Gaddis, does, however, bring consummate skill to telling the political story. The great virtue of this book lies in showing the conflict’s immense complexity, for this was a battle involving not simply two rivals but all sorts of allies on either side (some of whom were able to manipulate the great powers to a surprising extent), and it produced a multitude of problems tangential to the main conflict.

Particularly impressive is Gaddis’s grasp of the way in which historical events are shaped by a combination of accident and inevitability, by individuals as well as by forces beyond their control. This quality is especially evident in his account of the Soviet Union’s collapse, which is told with dramatic force and from which it emerges that none of the protagonists quite knew what he was doing. Gaddis is also convincing in demonstrating the difficulties faced by the United States in fighting, within the confines of its laws and traditions, an undeclared war against a rival not so constrained.

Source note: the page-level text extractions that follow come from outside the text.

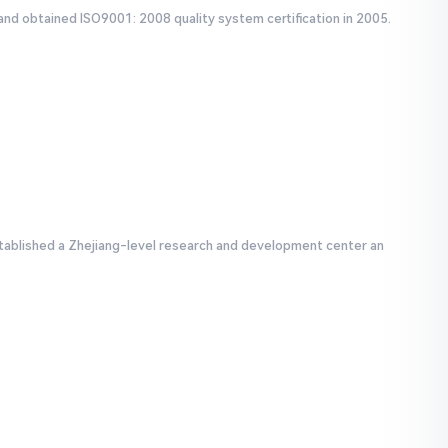
and obtained ISO9001: 2008 quality system certification in 2005.
tablished a Zhejiang-level research and development center an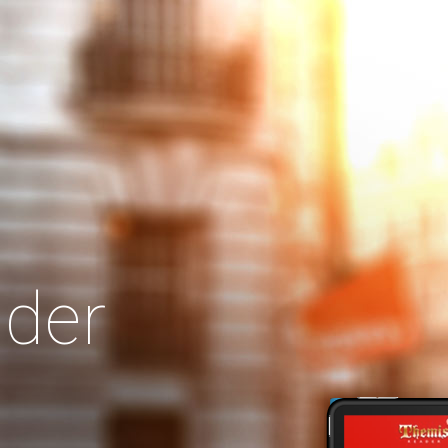
Search
Our Site
der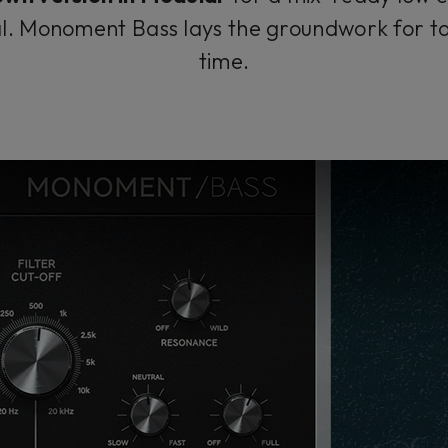
nal. Monoment Bass lays the groundwork for t
time.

In his scrupulous determination to appear fair and non-judgmental, Gaddis refuses to convey the amoral viciousness of the Communist side. This is in part the consequence of the more general flaw I pointed out earlier, namely, the failure to take cognizance of the roots of the conflict in the pre-World War II history of Soviet Communism.

Still, these and other shortcomings having been noted—although the book closes with 32 pages of references and a 16-page bibliography, not a single source is cited in a foreign language—The Cold War can be recommended as a succinct and authoritative account of what is unquestionably a unique event in the annals of humanity: a hegemonic struggle that ended without bloodshed when the party that began it quietly folded its tent and vanished from the historical stage.